I had a client who hired us to drive his grandmother to the doctor because she took a fall. He lived in Arizona, she was in Los Angeles. She told him it was just a small tumble, she was fine. When I picked her up, she had a black eye and significant bruising on her forehead and nose. She also was walking with a limp. He had no idea because they only spoke over the phone. Had they had a video chat, he would have seen it.


  1. BeClose: I just discovered this in my research for this post. BeClose uses wireless sensors placed in the home to track your loved one’s daily routine. If there are disruptions to the routine, you will be alerted. This feels a bit big brother-y, however, I can appreciate the need for it when you have an aging relative who doesn’t want to move closer to family, or leave their home.

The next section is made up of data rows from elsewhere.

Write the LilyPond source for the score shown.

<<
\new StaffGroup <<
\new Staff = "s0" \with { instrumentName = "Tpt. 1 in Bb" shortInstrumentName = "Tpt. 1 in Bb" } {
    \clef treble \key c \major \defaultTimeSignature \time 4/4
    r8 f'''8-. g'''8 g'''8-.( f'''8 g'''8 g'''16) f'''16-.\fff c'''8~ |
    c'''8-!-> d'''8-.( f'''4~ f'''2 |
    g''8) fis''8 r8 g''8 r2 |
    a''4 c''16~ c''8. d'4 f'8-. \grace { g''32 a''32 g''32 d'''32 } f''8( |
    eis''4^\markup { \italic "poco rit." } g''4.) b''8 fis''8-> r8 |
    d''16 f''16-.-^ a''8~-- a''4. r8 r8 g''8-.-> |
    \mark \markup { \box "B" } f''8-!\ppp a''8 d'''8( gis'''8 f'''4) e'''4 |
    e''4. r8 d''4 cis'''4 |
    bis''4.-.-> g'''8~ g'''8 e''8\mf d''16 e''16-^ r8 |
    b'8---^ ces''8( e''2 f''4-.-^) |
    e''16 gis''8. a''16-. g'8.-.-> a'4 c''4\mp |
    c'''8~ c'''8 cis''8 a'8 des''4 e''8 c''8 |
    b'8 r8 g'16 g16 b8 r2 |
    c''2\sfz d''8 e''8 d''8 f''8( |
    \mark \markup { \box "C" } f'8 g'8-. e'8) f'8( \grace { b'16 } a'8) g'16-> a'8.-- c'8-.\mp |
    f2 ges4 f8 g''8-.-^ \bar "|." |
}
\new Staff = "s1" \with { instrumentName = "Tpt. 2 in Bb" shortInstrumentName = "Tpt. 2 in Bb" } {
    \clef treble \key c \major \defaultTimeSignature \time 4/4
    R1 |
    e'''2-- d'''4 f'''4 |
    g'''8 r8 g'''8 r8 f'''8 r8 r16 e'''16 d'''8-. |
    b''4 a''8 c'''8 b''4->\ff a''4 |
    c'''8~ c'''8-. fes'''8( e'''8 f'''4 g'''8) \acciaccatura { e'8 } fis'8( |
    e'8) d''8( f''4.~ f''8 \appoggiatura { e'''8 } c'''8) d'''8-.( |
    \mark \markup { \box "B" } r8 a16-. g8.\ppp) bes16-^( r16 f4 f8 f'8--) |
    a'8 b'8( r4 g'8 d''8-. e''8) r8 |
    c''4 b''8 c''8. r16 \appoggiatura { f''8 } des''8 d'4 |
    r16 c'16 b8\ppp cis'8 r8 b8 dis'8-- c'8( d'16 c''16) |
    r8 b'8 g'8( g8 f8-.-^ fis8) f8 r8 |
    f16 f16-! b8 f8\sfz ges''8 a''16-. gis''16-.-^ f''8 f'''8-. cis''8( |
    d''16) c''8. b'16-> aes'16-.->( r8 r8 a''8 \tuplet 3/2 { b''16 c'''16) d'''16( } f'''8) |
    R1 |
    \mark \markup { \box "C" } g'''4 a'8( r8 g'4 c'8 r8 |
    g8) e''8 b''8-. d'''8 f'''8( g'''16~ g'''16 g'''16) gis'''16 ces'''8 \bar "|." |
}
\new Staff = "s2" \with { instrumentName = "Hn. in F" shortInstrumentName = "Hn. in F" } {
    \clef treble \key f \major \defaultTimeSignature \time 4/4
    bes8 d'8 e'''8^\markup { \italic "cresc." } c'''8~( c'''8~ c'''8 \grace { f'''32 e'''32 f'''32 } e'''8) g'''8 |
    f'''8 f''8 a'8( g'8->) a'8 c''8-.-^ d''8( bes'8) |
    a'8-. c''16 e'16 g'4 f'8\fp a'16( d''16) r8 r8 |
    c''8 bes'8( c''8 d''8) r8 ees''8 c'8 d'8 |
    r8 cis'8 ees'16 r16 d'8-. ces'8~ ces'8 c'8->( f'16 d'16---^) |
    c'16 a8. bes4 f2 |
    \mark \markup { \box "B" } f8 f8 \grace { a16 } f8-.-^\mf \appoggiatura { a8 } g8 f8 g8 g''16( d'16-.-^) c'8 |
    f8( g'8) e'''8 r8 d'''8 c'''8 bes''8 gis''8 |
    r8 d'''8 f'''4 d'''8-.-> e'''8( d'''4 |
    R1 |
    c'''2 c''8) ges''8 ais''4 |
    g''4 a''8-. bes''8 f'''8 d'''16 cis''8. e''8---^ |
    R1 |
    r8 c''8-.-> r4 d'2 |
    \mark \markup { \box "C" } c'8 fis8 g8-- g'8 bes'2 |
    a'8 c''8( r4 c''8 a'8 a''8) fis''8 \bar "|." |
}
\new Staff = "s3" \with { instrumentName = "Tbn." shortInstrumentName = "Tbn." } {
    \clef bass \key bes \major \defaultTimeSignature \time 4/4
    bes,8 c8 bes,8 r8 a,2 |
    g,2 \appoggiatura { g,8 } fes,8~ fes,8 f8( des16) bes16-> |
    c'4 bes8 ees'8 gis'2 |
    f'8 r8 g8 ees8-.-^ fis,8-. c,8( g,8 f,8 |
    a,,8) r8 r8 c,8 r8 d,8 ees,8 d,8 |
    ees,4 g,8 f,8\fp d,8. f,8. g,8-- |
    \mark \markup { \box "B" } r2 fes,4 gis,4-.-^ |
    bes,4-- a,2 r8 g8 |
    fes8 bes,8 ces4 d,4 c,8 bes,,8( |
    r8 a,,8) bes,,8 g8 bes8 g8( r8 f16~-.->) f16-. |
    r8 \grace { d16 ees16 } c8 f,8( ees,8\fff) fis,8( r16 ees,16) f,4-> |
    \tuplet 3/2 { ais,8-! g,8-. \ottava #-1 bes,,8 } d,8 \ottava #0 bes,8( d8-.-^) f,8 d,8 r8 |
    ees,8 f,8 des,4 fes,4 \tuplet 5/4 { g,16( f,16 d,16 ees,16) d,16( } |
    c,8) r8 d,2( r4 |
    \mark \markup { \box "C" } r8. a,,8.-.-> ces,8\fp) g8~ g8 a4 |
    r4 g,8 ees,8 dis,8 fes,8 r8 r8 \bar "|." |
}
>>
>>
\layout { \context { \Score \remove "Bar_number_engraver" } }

  1. Medical Alert System: There are a number of medical alert systems available. I can’t express enough how valuable they are for seniors who live alone. No matter what their physical ability is, anyone can take a tumble.


I had a client who was very physically capable fall because the rubber on her slippers caught on her wood floor and she hit her head. If she wasn’t wearing her medical alert bracelet, she would not have been able to get up to dial 911. Instead, she stayed where she was and pushed the button. The fire department was at her home in minutes and took her to the ER. She had a concussion. By contrast, I had a client who didn’t like to use her medical alert system. She fell on her way back from the bathroom in the middle of the night and broke her hip. She wasn’t found until the next morning when her caregiver arrived to help her get dressed.


Being a long-distance caregiver doesn’t mean you can’t help your parent age in place safely. With all the new technology available, it can become easier to stay at home as long as possible.